Some radiation checks at the Chernobyl nuclear disaster site in Ukraine were being carried out manually on Tuesday after the attacks affected operations, a state agency said.

"Due to the temporary disconnection of Windows systems, radiation monitoring of the industrial site is being carried out manually," the state agency that oversees the Chernobyl exclusion zone said in a statement.

A representative of the agency told Reuters only the radiation checks on personnel entering and leaving the zone were being done manually, while all other radiation monitoring was being carried out as normal.

"All technology systems of the station are working as normal," the agency said.

The hack's scale and the use of ransomware quickly recalled the massive May cyberattack in which hackers likely linked to North Korea disabled computers in dozens of nations, including Ukraine, using a flaw that was once incorporated by the National Security Agency's surveillance tool kit.
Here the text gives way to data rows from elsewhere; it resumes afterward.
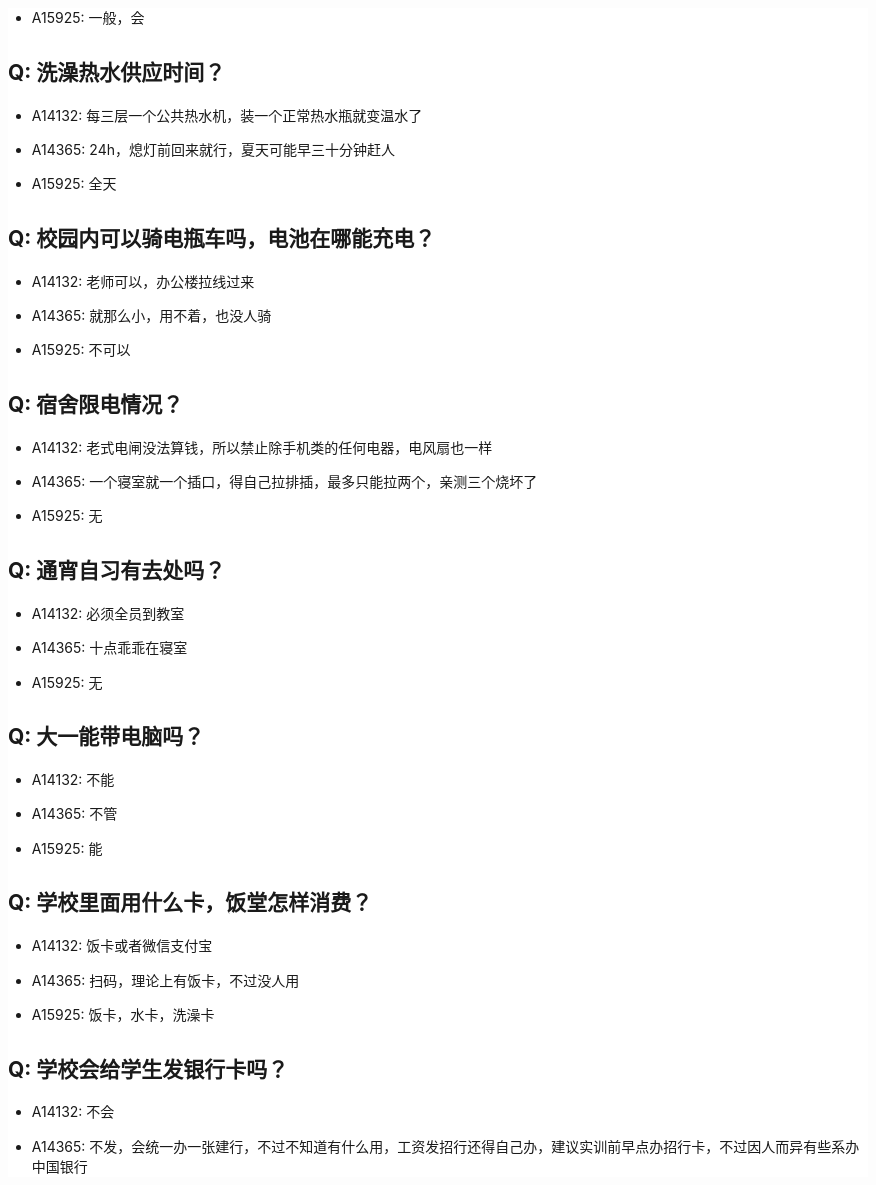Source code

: - A15925: 一般，会

## Q: 洗澡热水供应时间？

- A14132: 每三层一个公共热水机，装一个正常热水瓶就变温水了

- A14365: 24h，熄灯前回来就行，夏天可能早三十分钟赶人

- A15925: 全天

## Q: 校园内可以骑电瓶车吗，电池在哪能充电？

- A14132: 老师可以，办公楼拉线过来

- A14365: 就那么小，用不着，也没人骑

- A15925: 不可以

## Q: 宿舍限电情况？

- A14132: 老式电闸没法算钱，所以禁止除手机类的任何电器，电风扇也一样

- A14365: 一个寝室就一个插口，得自己拉排插，最多只能拉两个，亲测三个烧坏了

- A15925: 无

## Q: 通宵自习有去处吗？

- A14132: 必须全员到教室

- A14365: 十点乖乖在寝室

- A15925: 无

## Q: 大一能带电脑吗？

- A14132: 不能

- A14365: 不管

- A15925: 能

## Q: 学校里面用什么卡，饭堂怎样消费？

- A14132: 饭卡或者微信支付宝

- A14365: 扫码，理论上有饭卡，不过没人用

- A15925: 饭卡，水卡，洗澡卡

## Q: 学校会给学生发银行卡吗？

- A14132: 不会

- A14365: 不发，会统一办一张建行，不过不知道有什么用，工资发招行还得自己办，建议实训前早点办招行卡，不过因人而异有些系办中国银行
Whatever its source, the virus appeared to be spreading on Tuesday. Maersk, a Danish transport and energy conglomerate, announced that "Maersk IT systems are down across multiple sites and business units due to a cyber attack."

Separately, the Russian oil giant Rosneft announced that its servers has been hit by a "powerful hacking attack," which knocked the company's website offline on Tuesday afternoon.

Apparently referring to a conflict over a regional oil producer with the Russian conglomerate Sistema, owned by oligarch Yevgeny Yevtushenkov, Rosneft's statement added: "We hope that this has nothing to do with the current court proceedings." There was no information immediately available tying the alleged attack to the Ukrainian hack.